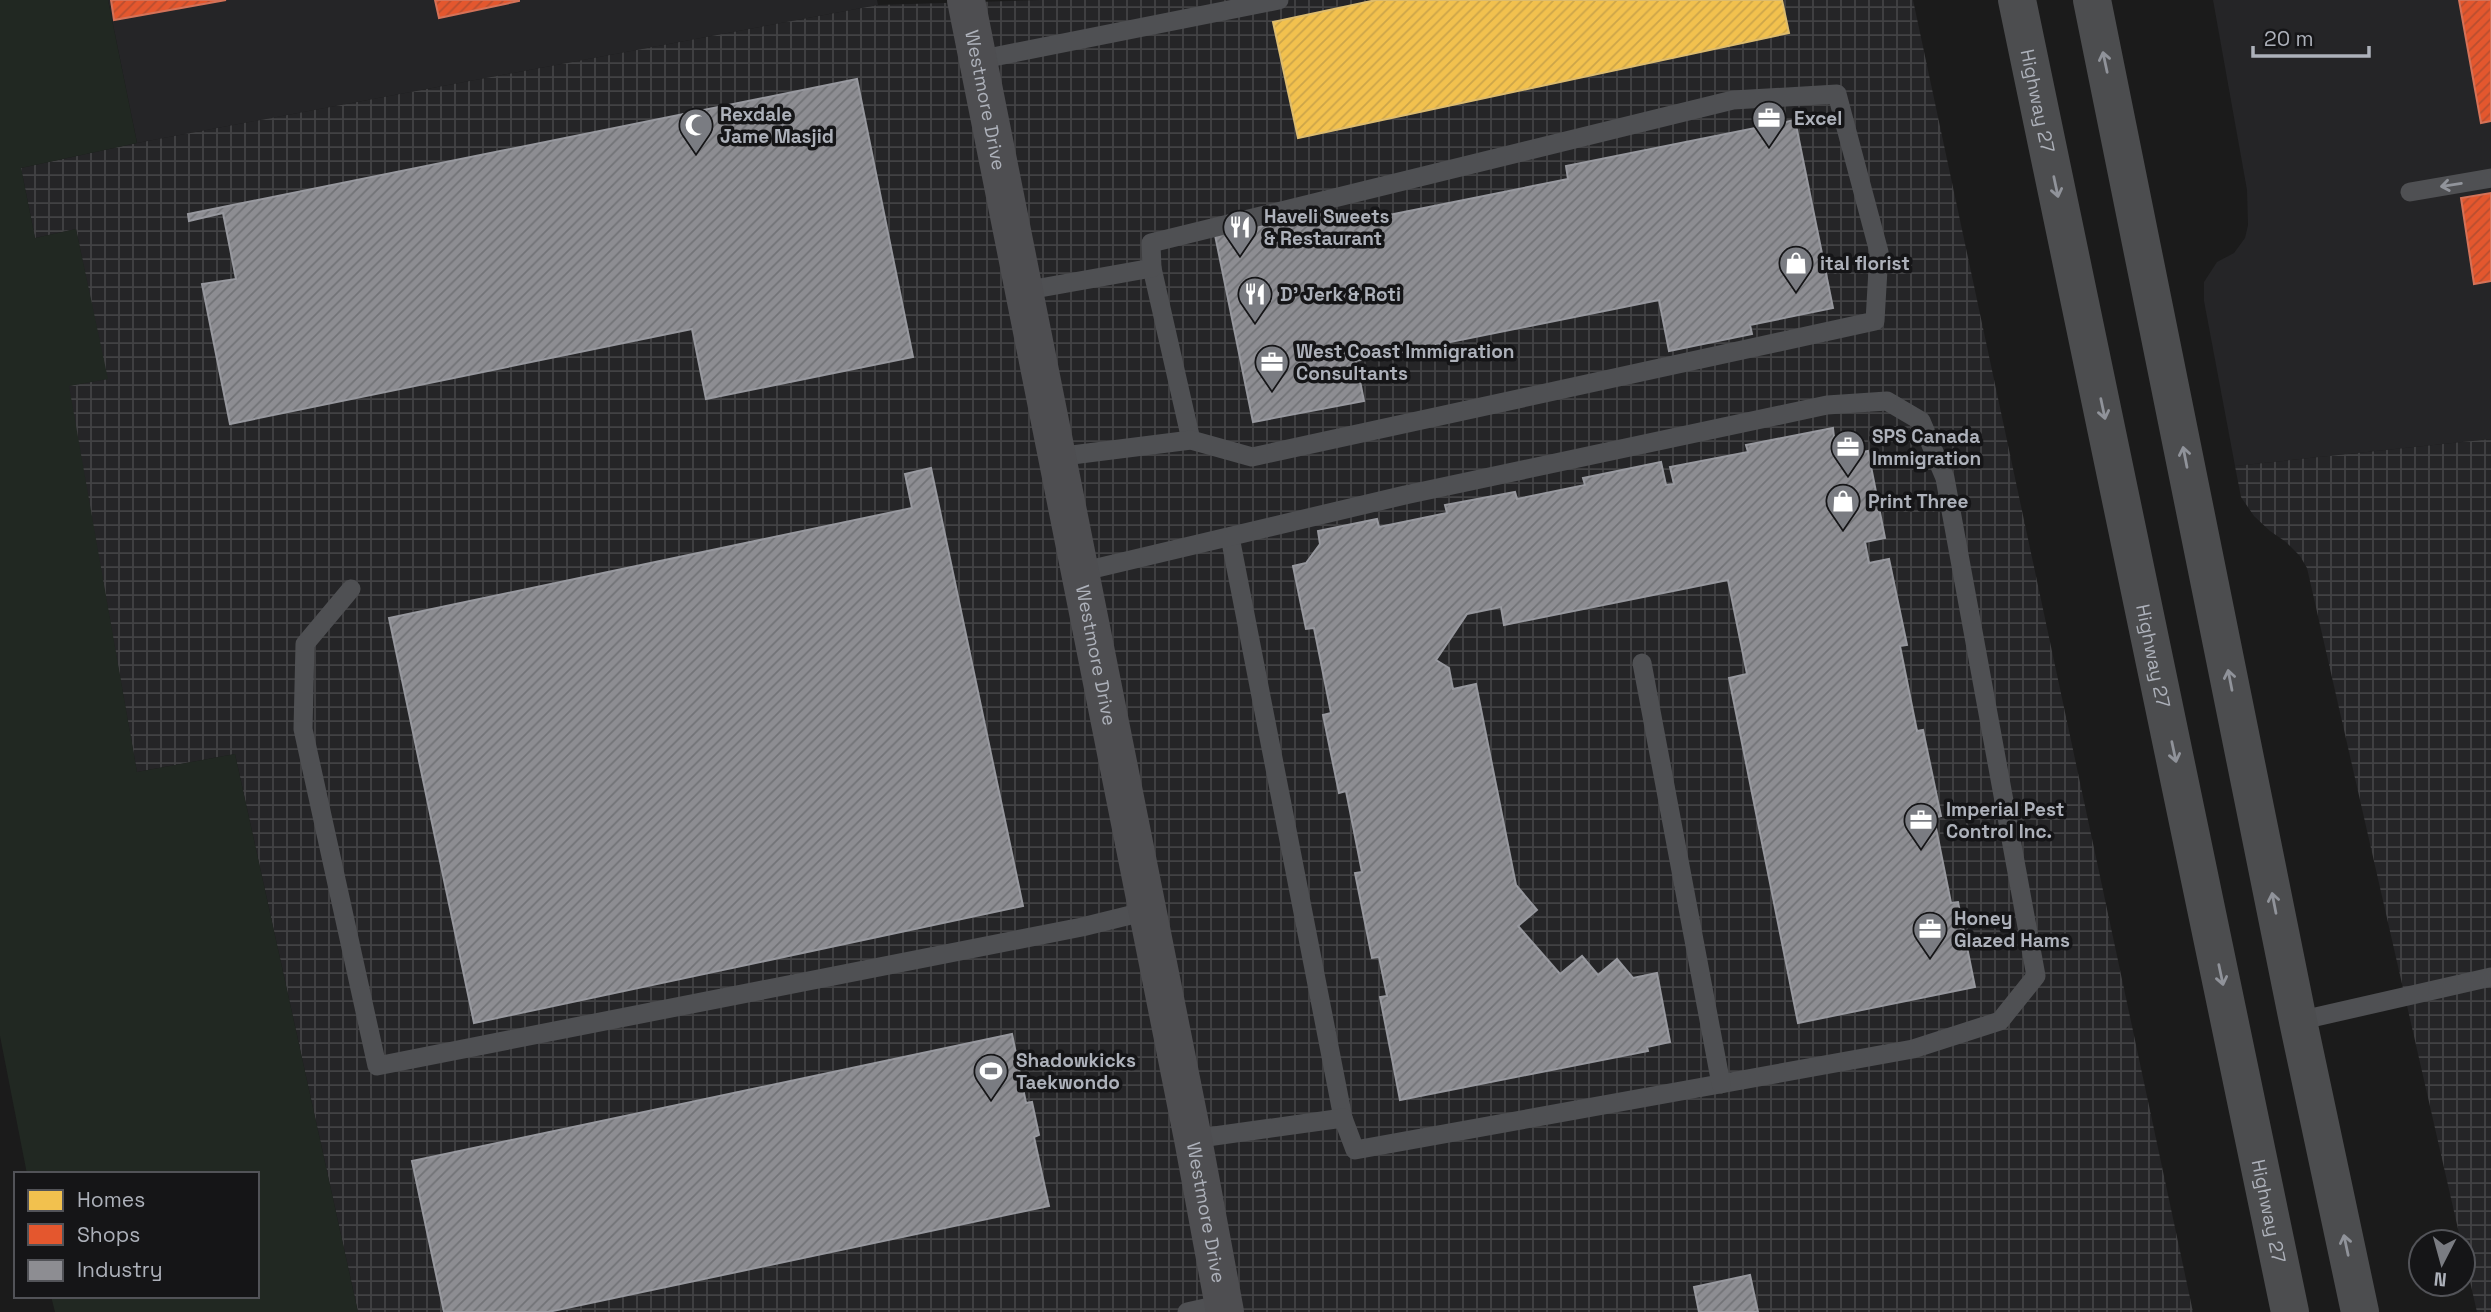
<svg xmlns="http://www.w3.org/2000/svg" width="2491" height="1312" font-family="'Space Grotesk',sans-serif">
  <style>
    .built { fill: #252527 }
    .industrial { fill: url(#industrial-grid) }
    .grass { fill: #212822 }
    .homes { fill: url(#homes-hatch); stroke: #ddbc6e; stroke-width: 2 }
    .shops { fill: url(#shops-hatch); stroke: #d47258; stroke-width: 2 }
    .industry { fill: url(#industry-hatch); stroke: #97989e; stroke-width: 2 }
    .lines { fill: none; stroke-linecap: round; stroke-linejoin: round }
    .lane { stroke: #4f5053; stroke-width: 19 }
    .secondary { stroke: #4e4e51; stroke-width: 38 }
    .primary { stroke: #4c4d4f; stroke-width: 38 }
    .oneway { stroke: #90939a }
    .oneway2 { stroke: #91949b }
    .labels { text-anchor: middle; stroke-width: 7; stroke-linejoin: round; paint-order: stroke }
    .street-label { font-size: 19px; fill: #adb1ba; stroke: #151517 }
    .poi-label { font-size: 19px; font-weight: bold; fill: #adb1ba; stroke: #151517; text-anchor: start }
  </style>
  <defs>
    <pattern id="industrial-grid" width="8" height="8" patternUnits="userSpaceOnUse" patternTransform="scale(1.75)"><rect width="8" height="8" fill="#252527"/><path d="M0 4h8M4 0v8" fill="none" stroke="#424244"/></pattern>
    <pattern id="homes-hatch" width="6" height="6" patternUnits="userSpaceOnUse" patternTransform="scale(1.75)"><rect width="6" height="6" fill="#f2c14e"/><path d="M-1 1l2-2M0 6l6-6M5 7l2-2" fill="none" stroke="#cca54a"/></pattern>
    <pattern id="shops-hatch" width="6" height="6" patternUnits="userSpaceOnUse" patternTransform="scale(1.75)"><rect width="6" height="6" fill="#e4572e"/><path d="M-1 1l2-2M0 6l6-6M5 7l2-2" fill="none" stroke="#b84e30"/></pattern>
    <pattern id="industry-hatch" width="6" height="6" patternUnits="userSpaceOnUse" patternTransform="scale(1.75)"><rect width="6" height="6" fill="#8d8d92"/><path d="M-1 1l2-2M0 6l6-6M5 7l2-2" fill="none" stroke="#727377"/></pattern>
  </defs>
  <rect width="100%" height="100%" fill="#1b1b1b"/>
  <g class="built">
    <polygon points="108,0 877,0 878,5 137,143"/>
    <polygon points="2213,0 2491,0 2491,439 2235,466 2204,301 2204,282 2217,262 2234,253 2245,238 2248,225 2247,190"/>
  </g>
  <g class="industrial">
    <polygon points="1041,0 1913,0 2193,1312 358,1312 235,754 137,772 68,386 107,379 76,229 35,238 21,168 137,143 878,5"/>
    <polygon points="2491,439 2491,1312 2477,1312 2307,568 2300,556 2286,542 2270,531 2254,516 2241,497 2235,466"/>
  </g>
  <polygon class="grass" points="0,0 108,0 137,143 21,168 35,238 76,229 108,379 69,386 137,772 235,754 358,1312 55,1312 51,1296 257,1296 257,1174 27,1174 0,1036"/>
  <polygon class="homes" points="1376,0 1782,0 1789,33 1298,138 1273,22"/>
  <g class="shops">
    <polygon points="111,0 226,0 114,20"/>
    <polygon points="435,0 519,0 519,1 439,18"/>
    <polygon points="2459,0 2491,0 2491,121 2481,123"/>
    <polygon points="2491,193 2491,281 2474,284 2461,198"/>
  </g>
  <g class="industry">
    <polygon points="857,79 913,357 706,399 692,329 230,424 202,284 236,279 223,213 189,221 188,214"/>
    <polygon points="1795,120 1833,308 1750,325 1752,334 1669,351 1659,300 1356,361 1364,401 1253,422 1215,235 1331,212 1334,226 1568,179 1566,166"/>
    <polygon points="1833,428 1834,437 1858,453 1868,451 1885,538 1865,542 1869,563 1889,559 1907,645 1900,646 1917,731 1923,730 1941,816 1934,818 1951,903 1958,902 1975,987 1798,1023 1729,678 1747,674 1728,580 1504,625 1501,607 1467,614 1436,660 1449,668 1453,689 1476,684 1516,885 1537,910 1518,926 1560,974 1582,956 1598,975 1617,959 1633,978 1657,973 1670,1042 1647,1047 1648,1051 1400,1100 1380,997 1387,996 1379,957 1372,958 1355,873 1362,872 1346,791 1339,793 1323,715 1331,713 1314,628 1306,629 1293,566 1306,563 1320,544 1318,531 1377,519 1379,527 1447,513 1445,505 1515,492 1517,499 1585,485 1583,478 1661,462 1666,485 1674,484 1670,467 1748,452 1746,445"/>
    <polygon points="931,468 1023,906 474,1023 389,618 912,508 905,474"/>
    <polygon points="1012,1034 1026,1103 1032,1102 1039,1135 1034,1137 1049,1206 548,1312 444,1312 412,1161"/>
    <polygon points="1750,1275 1758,1312 1699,1312 1694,1287"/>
  </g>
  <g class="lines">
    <g class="lane">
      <polyline points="978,60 1279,0"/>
      <polyline points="2410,192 2491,178"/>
      <polyline points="1152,268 1191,440"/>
      <polyline points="1023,291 1152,268 1151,243 1733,100 1837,94 1879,252 1875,321 1252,457 1191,440 1056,457"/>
      <polyline points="1230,537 1343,1118"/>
      <polyline points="1080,572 1405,495 1827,405 1887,401 1921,421 1945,478 2036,976 2000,1021 1913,1049 1355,1150 1343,1118 1193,1139"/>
      <polyline points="351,589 305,644 303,729 377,1066 1082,927 1147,911"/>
      <polyline points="1642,663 1721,1084"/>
      <polyline points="2298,1021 2491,977"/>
      <polyline points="1187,1312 1223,1304"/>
    </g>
    <path class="secondary" id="s1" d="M966,0L1193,1139L1225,1312"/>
    <g class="primary">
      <path id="s2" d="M2017,0L2290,1312"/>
      <polyline points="2092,0 2298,1021 2360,1312"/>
    </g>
  </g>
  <defs><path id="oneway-shaft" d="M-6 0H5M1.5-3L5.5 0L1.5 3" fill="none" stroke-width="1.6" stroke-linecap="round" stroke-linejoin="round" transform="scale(1.75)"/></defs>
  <g class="oneway">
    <use href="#oneway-shaft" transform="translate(2105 62) rotate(-102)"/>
    <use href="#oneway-shaft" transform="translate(2056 187) rotate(78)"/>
    <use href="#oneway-shaft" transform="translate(2103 409) rotate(78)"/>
    <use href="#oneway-shaft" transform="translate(2185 457) rotate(-101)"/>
    <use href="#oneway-shaft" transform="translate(2230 680) rotate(-101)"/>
    <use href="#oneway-shaft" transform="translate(2174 752) rotate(78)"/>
    <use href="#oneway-shaft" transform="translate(2274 903) rotate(-101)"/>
    <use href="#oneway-shaft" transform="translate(2221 975) rotate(78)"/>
    <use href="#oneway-shaft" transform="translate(2346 1245) rotate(-102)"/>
  </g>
  <use class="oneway2" href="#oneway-shaft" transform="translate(2451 185) rotate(171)"/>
  <defs>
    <g id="office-pin" transform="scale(1.75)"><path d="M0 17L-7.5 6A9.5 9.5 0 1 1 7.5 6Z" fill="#7a7c82" stroke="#151517"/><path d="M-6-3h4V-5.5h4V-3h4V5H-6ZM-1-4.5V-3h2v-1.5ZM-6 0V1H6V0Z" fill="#fff"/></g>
    <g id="mosque-pin" transform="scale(1.75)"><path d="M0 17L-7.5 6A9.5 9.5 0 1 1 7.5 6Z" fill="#7a7c82" stroke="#151517"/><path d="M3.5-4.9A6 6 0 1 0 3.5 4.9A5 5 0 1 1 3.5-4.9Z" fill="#fff"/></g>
    <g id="restaurant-pin" transform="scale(1.75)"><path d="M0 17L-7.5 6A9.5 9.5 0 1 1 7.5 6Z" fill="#7a7c82" stroke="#151517"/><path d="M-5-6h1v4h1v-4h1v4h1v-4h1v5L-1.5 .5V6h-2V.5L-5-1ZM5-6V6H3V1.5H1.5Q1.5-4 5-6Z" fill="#fff"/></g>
    <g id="shop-pin" transform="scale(1.75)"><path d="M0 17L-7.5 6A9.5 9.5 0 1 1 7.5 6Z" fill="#7a7c82" stroke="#151517"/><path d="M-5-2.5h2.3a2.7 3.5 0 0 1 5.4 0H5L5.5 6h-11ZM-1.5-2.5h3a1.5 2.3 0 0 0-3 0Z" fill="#fff"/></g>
    <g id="stadium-pin" transform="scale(1.75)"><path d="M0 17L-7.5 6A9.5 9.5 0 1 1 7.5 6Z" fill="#7a7c82" stroke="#151517"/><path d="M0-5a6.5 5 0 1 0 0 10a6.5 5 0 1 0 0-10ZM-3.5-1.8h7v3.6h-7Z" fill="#fff"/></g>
  </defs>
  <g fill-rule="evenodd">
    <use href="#office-pin" x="1769" y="118"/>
    <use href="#mosque-pin" x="696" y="125"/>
    <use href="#restaurant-pin" x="1240" y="227"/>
    <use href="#shop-pin" x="1796" y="263"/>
    <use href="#restaurant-pin" x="1255" y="294"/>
    <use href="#office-pin" x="1272" y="362"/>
    <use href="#office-pin" x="1848" y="447"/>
    <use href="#shop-pin" x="1843" y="501"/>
    <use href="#office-pin" x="1921" y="820"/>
    <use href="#office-pin" x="1930" y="929"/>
    <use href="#stadium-pin" x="991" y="1071"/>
  </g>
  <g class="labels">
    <g class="street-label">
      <text dy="7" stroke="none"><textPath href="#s1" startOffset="102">Westmore Drive</textPath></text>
      <text dy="7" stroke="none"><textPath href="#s2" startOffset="103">Highway 27</textPath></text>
      <text dy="7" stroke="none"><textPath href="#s1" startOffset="668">Westmore Drive</textPath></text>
      <text dy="7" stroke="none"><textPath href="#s2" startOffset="670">Highway 27</textPath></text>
      <text dy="7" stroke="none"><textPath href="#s2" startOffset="1237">Highway 27</textPath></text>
      <text dy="7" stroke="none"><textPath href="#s1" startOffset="1236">Westmore Drive</textPath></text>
    </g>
    <g class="poi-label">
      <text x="720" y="121">Rexdale<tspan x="720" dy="22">Jame Masjid</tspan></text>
      <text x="1794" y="125">Excel</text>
      <text x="1264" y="223">Haveli Sweets<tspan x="1264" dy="22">&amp; Restaurant</tspan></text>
      <text x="1820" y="270">ital florist</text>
      <text x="1280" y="301">D' Jerk &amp; Roti</text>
      <text x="1296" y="358">West Coast Immigration<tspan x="1296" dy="22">Consultants</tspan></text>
      <text x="1872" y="443">SPS Canada<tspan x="1872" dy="22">Immigration</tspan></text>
      <text x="1868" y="508">Print Three</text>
      <text x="1946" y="816">Imperial Pest<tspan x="1946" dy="22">Control Inc.</tspan></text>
      <text x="1954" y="925">Honey<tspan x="1954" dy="22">Glazed Hams</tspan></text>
      <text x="1016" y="1067">Shadowkicks<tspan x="1016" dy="22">Taekwondo</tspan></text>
    </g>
  </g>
  <rect x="14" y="1172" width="245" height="126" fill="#151517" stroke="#525358" stroke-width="2"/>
  <rect x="28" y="1190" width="35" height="21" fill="#f2c14e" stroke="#525358" stroke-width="2"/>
  <text x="77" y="1207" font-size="21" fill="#adb1ba">Homes</text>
  <rect x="28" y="1224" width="35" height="21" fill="#e4572e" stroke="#525358" stroke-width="2"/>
  <text x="77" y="1242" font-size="21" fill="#adb1ba">Shops</text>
  <rect x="28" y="1260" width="35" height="21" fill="#8d8d92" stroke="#525358" stroke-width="2"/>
  <text x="77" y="1277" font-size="21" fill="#adb1ba">Industry</text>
  <g transform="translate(2442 1263) rotate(186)"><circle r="33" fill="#151517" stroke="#525358" stroke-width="2"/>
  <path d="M0-5L12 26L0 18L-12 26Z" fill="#7a7c82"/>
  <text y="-10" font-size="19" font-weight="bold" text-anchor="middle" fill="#adb1ba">N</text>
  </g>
  <path d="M2253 46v10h116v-10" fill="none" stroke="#adb1ba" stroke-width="3.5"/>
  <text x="2264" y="46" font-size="21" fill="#adb1ba" stroke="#151517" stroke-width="5" paint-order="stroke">20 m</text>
</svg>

##########

Brief -
Filter the material for the word "lines" and copy each matching line.

Answer below -
    .lines { fill: none; stroke-linecap: round; stroke-linejoin: round }
  <g class="lines">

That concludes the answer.